25 Ways to Ride a Dead Horse
- Stay on the horse.
- Switch riders
- Move the horse to a new location
- Buy a stronger whip
- Tighten the cinch
- Try a new bit or bridle
- Declare "God told us to ride this horse."
- Say things like "We've always ridden our horses this way."
- Visit other sites where they ride dead horses in different ways
- Complain about the state of the horses nowadays
- Blame the breading
- Appoint a committee to study the horse
- Develop training sessions to improve your riding ability
- Threaten the horse with termination
- Remind yourself that other camps ride this same kind of horse
- Determine that riders who don't stay on dead horses are lazy, lack drive, and have no ambition
- Lower the standards so that dead horses can be included
- Reclassify the horse as "living-impaired"

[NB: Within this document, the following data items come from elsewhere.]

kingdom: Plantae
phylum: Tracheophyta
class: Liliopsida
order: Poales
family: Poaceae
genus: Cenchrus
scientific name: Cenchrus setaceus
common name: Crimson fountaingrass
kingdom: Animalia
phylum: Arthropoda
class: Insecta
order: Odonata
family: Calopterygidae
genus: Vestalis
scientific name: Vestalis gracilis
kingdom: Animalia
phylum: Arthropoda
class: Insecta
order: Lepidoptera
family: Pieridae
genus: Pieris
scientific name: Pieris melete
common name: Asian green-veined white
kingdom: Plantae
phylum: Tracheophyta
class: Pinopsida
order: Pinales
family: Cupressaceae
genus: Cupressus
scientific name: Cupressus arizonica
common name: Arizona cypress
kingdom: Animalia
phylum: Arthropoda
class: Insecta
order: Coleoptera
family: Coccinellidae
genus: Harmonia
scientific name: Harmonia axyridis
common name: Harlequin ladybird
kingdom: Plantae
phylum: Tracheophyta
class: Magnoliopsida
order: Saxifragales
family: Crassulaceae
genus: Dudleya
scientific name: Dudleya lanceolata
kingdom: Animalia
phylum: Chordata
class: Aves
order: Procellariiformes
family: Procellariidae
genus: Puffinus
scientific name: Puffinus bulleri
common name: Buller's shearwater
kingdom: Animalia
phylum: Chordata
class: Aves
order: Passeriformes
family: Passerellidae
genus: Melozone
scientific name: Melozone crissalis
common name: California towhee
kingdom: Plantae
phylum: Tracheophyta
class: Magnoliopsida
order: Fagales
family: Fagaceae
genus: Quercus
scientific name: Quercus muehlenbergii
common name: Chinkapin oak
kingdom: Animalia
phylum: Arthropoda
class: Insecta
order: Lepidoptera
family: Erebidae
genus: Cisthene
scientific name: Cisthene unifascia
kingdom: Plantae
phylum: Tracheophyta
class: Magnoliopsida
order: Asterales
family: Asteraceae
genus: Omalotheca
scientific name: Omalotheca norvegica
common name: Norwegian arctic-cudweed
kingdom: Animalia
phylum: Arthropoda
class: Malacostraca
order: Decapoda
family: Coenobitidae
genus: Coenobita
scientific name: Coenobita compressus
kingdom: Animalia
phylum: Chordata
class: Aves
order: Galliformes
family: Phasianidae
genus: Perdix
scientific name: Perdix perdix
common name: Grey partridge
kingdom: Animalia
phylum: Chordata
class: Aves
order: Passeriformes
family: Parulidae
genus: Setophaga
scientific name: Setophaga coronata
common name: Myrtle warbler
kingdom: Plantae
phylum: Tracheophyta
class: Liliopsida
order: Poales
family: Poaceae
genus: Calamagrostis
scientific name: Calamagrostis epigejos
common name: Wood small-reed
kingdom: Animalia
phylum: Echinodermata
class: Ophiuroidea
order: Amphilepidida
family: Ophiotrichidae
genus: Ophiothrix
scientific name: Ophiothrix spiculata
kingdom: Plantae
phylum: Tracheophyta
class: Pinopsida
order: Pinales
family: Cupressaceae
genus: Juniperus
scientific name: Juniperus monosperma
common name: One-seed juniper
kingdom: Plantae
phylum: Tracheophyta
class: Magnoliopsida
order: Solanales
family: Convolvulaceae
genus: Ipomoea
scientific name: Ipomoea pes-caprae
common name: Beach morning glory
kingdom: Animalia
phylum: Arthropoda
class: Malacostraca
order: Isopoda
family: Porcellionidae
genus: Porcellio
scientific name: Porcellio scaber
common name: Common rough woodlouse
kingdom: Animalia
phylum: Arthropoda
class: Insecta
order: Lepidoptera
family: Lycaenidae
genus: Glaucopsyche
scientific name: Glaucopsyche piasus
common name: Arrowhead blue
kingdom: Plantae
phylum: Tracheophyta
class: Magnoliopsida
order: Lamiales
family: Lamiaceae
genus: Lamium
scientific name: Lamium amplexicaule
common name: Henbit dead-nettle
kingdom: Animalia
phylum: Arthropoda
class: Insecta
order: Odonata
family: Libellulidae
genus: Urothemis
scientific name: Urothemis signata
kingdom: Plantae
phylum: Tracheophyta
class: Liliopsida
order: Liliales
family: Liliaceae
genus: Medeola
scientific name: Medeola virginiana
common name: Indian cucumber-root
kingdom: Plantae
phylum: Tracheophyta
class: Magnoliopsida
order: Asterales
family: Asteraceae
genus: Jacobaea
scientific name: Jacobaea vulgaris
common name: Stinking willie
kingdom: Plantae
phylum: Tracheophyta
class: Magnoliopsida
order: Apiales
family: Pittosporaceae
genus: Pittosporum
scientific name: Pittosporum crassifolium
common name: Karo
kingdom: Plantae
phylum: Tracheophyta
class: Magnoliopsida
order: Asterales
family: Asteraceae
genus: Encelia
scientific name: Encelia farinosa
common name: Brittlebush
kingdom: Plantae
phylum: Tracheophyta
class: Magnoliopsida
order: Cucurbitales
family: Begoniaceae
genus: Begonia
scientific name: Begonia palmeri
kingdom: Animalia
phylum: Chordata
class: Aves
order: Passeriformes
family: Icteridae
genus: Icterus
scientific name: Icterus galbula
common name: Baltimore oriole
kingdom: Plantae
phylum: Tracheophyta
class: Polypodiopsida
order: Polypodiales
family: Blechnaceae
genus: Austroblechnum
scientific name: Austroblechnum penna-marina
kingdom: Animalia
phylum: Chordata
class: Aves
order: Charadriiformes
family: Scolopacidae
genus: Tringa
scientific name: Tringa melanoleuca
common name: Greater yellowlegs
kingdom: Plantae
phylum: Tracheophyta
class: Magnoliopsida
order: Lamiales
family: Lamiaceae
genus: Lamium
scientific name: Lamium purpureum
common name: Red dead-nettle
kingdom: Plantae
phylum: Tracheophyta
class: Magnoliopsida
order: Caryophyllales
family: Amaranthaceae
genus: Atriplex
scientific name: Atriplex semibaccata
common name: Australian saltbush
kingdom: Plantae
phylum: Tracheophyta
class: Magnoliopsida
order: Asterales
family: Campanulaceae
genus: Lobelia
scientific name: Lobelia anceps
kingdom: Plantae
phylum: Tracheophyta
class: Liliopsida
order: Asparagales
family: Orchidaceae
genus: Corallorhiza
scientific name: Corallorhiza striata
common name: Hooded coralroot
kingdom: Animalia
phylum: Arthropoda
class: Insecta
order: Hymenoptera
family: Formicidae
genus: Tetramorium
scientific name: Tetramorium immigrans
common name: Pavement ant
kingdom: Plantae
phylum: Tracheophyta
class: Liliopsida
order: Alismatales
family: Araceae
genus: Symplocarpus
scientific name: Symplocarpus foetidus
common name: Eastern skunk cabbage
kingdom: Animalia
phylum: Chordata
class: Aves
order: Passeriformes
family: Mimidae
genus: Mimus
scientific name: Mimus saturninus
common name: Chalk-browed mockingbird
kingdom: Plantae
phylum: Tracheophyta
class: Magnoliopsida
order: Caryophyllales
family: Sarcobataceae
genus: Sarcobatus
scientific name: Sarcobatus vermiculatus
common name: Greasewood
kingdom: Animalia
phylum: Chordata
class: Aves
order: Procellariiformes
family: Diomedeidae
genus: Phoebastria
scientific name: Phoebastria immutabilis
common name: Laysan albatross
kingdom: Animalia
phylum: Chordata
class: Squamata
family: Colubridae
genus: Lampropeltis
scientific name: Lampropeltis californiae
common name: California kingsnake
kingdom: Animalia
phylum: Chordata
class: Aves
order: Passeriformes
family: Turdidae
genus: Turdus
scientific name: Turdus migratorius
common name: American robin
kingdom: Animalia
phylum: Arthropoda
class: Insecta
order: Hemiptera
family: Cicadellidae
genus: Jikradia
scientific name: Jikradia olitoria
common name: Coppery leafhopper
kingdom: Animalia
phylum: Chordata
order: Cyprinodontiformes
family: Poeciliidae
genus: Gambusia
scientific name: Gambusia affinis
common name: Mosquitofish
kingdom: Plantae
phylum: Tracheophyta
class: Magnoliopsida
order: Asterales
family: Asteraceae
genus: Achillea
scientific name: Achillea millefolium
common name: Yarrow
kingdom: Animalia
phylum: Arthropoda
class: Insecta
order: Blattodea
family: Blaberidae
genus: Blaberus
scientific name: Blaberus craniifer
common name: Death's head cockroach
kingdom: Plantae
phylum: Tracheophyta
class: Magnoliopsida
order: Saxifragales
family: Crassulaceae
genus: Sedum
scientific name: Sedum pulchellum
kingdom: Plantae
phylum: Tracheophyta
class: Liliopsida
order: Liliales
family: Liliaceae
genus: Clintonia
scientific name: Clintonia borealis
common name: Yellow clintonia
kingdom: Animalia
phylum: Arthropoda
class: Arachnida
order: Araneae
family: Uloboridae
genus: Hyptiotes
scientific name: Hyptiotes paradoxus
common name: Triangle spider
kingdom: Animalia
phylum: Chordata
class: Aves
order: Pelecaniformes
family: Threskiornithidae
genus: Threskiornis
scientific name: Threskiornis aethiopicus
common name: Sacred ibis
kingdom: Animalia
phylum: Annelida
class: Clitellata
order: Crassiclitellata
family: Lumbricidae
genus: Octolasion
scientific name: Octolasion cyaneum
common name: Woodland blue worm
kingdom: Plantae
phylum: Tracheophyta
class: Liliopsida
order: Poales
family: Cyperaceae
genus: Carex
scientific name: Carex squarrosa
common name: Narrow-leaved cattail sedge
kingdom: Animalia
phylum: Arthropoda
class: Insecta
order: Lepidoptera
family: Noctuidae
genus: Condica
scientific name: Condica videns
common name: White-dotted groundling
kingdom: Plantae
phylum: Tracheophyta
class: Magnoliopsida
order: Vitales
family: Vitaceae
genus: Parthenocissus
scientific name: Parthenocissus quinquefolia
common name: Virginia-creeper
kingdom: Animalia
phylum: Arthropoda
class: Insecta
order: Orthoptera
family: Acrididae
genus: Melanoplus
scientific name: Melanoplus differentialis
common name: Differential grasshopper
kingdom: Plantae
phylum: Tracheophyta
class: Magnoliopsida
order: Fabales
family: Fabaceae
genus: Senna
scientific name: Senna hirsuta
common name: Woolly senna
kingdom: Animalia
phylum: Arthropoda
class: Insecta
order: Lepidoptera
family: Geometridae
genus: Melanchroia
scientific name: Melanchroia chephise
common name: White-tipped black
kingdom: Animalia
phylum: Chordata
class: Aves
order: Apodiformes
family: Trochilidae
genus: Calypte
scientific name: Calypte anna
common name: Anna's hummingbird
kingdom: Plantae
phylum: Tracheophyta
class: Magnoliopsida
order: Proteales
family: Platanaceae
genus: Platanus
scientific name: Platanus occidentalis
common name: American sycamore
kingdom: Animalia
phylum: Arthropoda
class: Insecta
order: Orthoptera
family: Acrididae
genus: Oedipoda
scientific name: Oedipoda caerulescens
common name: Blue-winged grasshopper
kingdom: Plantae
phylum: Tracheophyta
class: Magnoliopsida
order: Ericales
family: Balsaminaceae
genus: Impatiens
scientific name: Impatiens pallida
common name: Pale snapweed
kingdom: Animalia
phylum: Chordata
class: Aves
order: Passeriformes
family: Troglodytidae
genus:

- Harness several dead horses together to increase the speed
- Confess boldly, "This horse is not dead, but alive!"
- Get the horse a Website
- Kill the other horses so the dead horse doesn't stand out
- Rewrite the expected performance requirements for all horses
- State that other horses reflect compromise
- Finally just remember all the good times you had while riding that horse
After you have concluded that the horse is dead the best thing to do is dismount.